(Items listed in a dataset)

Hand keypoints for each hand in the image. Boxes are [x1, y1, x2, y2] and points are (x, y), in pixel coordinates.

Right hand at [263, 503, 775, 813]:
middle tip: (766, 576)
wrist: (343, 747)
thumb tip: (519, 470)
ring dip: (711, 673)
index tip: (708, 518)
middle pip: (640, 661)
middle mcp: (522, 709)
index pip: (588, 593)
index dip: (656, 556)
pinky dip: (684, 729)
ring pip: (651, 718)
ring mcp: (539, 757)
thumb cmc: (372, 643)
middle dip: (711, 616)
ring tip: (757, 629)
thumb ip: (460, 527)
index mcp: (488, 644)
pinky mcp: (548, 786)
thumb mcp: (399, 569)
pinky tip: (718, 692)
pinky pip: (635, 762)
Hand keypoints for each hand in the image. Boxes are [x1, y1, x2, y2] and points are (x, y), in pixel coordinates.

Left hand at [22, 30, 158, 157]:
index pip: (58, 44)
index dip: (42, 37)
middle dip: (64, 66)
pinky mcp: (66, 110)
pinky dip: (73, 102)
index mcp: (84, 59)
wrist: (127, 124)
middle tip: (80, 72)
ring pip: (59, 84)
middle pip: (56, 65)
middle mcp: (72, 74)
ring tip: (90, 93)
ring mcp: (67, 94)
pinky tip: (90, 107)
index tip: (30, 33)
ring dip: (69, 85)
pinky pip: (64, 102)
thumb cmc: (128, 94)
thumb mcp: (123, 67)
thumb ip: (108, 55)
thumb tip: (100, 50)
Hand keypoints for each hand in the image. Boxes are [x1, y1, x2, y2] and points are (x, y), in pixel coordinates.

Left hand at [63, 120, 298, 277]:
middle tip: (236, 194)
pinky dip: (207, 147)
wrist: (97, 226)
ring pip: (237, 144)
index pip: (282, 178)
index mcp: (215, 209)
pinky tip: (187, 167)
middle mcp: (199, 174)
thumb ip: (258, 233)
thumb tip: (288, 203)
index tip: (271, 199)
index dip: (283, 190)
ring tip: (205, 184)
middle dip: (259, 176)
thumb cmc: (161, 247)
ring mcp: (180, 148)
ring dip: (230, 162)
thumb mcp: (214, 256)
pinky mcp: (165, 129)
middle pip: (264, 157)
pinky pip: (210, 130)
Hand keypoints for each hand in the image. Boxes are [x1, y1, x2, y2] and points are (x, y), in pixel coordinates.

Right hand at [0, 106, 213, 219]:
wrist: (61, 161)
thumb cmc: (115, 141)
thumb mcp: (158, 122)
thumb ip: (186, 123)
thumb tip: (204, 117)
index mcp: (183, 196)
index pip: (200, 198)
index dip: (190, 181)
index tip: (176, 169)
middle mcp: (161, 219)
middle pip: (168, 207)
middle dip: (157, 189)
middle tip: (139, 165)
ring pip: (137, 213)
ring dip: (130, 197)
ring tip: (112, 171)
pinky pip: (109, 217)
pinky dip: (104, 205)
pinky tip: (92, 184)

--

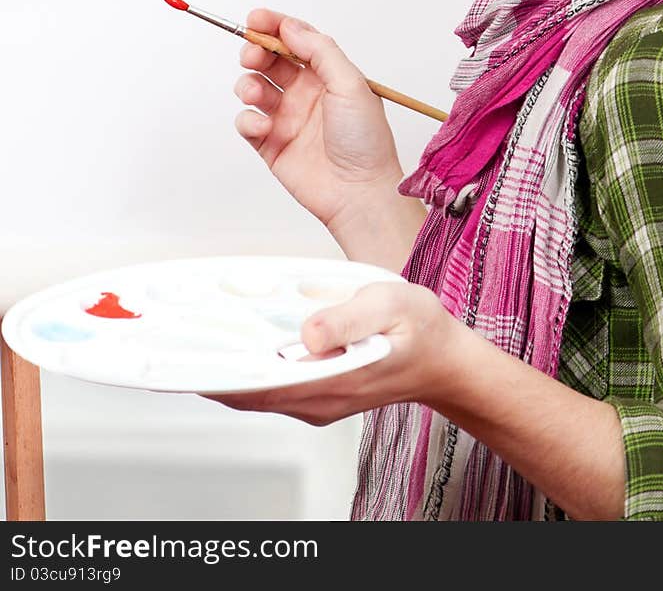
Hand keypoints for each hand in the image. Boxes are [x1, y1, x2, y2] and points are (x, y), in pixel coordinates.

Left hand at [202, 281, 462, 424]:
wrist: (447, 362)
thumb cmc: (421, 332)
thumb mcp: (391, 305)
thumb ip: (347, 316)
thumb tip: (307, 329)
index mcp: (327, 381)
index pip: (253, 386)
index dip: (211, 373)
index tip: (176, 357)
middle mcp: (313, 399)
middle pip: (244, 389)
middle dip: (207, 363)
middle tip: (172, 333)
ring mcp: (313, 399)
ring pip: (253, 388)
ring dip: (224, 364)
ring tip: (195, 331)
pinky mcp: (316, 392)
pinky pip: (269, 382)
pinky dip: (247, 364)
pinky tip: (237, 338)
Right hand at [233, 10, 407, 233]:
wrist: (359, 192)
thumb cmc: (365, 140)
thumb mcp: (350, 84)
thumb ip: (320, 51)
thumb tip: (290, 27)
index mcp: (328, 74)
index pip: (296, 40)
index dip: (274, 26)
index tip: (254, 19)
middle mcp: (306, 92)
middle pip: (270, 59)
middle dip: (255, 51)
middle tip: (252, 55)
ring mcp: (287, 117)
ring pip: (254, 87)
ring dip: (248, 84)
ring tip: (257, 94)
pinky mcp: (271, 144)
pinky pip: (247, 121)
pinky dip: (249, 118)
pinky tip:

---

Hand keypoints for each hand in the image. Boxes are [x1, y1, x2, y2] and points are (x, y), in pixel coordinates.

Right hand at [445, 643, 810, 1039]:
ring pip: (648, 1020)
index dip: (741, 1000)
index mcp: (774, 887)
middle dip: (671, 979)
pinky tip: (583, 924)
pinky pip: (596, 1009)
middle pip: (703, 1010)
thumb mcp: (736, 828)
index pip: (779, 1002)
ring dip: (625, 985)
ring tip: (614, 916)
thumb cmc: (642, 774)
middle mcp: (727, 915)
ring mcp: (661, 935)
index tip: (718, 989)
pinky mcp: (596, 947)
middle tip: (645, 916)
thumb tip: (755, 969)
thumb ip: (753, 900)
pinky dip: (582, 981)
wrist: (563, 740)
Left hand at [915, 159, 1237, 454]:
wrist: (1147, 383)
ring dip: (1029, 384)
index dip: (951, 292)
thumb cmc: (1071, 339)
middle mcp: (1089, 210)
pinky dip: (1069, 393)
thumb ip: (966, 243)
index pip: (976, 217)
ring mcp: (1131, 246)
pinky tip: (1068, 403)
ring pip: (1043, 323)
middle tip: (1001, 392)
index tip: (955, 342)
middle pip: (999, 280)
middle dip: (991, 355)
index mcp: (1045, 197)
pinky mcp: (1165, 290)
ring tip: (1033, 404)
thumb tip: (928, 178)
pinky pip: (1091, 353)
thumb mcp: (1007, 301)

(What is being asked): Return, unchanged, the run of lines above that opens with the line containing "index tip: (718, 989)" and closes with the line containing "thumb mcp: (1007, 301)". Include both.

(Exercise answer):
index tip: (718, 989)
pinky mcp: (596, 947)
middle tip: (645, 916)
thumb tip: (755, 969)
thumb ip: (753, 900)
pinky dip: (582, 981)
wrist: (563, 740)
Left hand at [915, 159, 1237, 454]:
wrist: (1147, 383)
ring dip: (1029, 384)
index dip: (951, 292)
thumb cmc: (1071, 339)
middle mcp: (1089, 210)
pinky dip: (1069, 393)
thumb ip: (966, 243)
index pip: (976, 217)
ring mcp: (1131, 246)
pinky tip: (1068, 403)
ring pip: (1043, 323)
middle tip: (1001, 392)
index tip: (955, 342)
middle pip: (999, 280)
middle dip: (991, 355)
index mcp: (1045, 197)
pinky mcp: (1165, 290)
ring tip: (1033, 404)
thumb tip: (928, 178)
pinky pip: (1091, 353)
thumb mcp: (1007, 301)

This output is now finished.